What makes Twilight anti-feminist/mysogynistic? Falling in love is not anti-feminist, not even the kind of love that is all-consuming, I'll just die if I can't have him/her, blah, blah, blah. Neither is writing flat characters such as Bella Swan or Edward "The Teeth" Cullen, anti-feminist. However, what pushes flat characters and obsessive love over the line is when a female character is completely defined by her subservience to just about every other male character in the story. What life Bella does have is dedicated to thinking every minute about Edward, longing for Edward when he leaves her, tip-toeing around Edward lest he go-all-vampire on her ("I worried that it would provoke the strange anger that flared up whenever I slipped and revealed too clearly how obsessed I was")
My friend asked, "What do you learn from Twilight? Men are horrible to you, treat you like you're stupid and abandon you and what? This means they really love you?"
On the other hand, Twilight offers plenty of virtues people like to think about when love is the topic: loyalty, monogamy, eternity, waiting to have sex after marriage, and devotion. Virtues that seem twisted and perverse in the context of Bella and Edwards utter codependence, but audiences and readers don't seem to care.
The question is my mind is whether young people obsessed with the Twilight story today will come away with unhealthy views of what relationships should be, and what they should do to get them and keep them. Some questions to consider: Is it okay to sacrifice your soul (as in what and who you are) for the other person? Is subservience at the cost of your own personality okay as long as its in the name of true love? Is the notion of true love healthy?

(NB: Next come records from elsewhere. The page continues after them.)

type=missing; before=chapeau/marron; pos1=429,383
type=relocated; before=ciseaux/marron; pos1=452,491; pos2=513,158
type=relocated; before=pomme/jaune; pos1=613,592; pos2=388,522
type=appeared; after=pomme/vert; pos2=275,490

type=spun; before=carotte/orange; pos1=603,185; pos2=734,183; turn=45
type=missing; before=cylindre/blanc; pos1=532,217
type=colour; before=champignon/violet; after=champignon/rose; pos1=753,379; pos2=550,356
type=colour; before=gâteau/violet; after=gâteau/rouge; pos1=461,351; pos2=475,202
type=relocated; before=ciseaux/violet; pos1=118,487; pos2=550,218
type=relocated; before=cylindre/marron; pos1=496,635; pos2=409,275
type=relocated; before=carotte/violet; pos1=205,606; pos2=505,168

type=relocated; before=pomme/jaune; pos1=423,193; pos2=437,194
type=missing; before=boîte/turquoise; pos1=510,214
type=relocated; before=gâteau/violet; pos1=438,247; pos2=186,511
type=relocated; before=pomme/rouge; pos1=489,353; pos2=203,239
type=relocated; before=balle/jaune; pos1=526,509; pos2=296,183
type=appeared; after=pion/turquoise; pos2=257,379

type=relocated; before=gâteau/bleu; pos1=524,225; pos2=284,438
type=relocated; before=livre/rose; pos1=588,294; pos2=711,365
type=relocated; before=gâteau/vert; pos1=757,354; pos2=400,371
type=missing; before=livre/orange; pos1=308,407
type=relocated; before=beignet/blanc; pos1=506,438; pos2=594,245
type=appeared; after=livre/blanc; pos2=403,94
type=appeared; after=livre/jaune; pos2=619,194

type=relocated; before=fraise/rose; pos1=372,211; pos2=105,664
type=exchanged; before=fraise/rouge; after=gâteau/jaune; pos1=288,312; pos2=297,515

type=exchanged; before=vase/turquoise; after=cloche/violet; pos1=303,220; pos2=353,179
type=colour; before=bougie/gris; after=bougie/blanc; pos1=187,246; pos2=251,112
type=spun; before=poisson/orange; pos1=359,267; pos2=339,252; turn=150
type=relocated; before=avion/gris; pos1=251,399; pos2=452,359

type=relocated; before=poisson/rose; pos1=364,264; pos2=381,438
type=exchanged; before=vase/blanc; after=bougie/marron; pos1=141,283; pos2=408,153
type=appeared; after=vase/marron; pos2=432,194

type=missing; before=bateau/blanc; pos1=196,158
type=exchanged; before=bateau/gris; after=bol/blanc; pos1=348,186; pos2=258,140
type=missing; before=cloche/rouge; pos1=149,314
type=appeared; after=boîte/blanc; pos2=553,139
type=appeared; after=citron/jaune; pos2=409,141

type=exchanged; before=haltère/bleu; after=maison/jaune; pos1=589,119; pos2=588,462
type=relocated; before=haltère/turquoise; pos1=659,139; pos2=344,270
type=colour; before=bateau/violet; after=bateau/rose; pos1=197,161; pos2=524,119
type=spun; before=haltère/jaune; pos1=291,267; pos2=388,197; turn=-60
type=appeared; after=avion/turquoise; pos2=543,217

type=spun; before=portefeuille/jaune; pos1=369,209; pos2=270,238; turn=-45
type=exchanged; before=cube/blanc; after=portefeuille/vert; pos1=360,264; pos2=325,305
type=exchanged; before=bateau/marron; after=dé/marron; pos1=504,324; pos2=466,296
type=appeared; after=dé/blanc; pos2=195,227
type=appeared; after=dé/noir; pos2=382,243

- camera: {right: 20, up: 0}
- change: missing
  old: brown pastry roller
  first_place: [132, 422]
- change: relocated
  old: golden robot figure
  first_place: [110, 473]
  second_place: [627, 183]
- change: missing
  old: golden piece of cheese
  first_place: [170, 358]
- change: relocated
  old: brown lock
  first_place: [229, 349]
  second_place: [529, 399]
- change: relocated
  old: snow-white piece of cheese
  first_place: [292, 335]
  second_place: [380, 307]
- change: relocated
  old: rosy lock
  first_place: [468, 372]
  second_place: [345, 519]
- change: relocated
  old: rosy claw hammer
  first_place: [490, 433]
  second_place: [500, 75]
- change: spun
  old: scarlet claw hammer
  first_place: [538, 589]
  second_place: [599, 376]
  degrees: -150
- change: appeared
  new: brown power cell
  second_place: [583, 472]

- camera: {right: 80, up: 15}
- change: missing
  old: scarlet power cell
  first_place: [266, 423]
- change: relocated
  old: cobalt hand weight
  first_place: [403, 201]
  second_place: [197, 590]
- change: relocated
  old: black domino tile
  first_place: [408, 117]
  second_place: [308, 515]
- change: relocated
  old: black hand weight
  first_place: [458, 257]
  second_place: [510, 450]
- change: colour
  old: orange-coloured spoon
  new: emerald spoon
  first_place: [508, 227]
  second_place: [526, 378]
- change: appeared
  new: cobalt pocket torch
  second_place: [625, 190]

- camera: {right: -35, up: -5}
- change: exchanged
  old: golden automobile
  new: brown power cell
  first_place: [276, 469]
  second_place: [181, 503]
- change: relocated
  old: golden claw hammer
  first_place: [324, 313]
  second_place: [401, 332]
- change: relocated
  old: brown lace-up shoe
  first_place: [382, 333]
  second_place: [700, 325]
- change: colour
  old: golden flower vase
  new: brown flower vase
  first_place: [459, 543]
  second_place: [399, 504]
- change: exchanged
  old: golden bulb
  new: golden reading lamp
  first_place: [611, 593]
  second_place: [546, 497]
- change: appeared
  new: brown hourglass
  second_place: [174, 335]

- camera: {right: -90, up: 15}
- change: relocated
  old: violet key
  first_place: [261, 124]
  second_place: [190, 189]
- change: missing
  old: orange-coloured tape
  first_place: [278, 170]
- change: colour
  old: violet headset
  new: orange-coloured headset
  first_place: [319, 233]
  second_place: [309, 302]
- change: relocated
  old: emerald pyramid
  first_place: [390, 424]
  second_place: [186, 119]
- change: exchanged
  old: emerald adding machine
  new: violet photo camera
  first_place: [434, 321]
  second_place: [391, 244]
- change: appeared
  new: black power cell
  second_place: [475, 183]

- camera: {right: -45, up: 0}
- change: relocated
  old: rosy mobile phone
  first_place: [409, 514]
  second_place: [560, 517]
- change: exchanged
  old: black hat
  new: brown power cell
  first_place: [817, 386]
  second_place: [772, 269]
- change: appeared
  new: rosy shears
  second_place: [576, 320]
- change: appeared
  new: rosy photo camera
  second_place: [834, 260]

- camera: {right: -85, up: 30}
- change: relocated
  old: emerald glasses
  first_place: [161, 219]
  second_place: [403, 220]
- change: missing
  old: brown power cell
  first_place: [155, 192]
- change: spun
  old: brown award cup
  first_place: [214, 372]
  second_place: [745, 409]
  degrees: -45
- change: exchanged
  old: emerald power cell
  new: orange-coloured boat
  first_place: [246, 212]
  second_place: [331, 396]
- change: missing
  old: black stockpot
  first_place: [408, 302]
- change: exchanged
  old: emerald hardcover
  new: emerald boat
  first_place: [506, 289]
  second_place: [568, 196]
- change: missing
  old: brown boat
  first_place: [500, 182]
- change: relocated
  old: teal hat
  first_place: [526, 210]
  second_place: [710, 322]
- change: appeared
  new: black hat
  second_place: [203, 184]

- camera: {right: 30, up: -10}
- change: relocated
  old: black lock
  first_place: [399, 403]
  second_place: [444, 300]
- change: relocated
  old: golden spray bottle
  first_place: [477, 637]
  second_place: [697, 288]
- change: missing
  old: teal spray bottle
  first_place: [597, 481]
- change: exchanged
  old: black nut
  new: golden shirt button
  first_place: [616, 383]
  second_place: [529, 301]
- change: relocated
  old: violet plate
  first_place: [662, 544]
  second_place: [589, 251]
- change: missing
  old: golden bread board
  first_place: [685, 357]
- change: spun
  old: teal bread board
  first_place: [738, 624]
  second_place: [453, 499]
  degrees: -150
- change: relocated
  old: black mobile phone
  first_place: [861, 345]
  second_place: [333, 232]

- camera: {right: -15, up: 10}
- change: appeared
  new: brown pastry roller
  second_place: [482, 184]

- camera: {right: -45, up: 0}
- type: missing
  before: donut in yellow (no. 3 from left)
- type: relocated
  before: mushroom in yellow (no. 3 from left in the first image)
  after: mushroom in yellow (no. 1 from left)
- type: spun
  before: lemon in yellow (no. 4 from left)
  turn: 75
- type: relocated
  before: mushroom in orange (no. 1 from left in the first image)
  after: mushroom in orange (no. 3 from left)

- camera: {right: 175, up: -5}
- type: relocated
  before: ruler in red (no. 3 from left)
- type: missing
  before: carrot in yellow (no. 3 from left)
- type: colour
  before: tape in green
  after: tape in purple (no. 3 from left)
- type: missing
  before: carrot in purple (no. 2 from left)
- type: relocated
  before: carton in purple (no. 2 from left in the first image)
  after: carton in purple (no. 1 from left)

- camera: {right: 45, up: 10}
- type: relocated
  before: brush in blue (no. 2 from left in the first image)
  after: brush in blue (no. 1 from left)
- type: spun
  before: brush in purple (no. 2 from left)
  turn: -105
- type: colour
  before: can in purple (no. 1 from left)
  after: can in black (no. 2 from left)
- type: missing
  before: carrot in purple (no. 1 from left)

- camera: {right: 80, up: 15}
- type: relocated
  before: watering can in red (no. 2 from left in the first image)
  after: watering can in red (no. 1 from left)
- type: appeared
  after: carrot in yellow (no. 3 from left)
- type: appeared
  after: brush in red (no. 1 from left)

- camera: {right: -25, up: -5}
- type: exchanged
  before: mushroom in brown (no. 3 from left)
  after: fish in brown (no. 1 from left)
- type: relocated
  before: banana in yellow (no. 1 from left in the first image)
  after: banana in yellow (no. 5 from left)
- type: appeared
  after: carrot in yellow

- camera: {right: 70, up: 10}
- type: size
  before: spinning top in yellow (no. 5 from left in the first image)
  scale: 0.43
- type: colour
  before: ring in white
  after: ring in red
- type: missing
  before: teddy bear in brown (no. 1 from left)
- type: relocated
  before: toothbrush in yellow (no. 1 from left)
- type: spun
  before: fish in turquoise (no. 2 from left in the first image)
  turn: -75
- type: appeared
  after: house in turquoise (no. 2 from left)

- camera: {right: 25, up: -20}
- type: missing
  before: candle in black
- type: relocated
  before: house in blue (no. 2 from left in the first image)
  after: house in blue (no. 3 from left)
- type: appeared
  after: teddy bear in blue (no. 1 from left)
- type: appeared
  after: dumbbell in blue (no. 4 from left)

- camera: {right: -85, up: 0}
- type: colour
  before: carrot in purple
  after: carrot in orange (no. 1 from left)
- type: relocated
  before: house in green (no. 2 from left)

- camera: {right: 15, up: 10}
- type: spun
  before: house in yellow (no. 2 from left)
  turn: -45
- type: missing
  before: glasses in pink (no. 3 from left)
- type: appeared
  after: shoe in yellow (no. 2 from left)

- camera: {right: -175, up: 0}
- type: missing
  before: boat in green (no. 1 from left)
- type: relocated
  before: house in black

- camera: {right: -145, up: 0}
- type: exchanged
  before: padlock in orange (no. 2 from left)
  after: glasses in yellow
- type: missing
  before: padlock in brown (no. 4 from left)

Even if the answer to all of these questions are negative, I'll add that learning the difference between the love of stories and the love of real life is a necessary a part of each person's own life, journey, path etc, etc. What might be bothering me in the end is how ruthlessly this brand of relationship is being marketed. When the dollar signs starting flashing no one stops to think that maybe we ought to put a warning on the label: Product may induce unhealthy views of relationships and love. They certainly do it on violent video games.
Am I missing the point? Is Twilight just a story or has it become something more?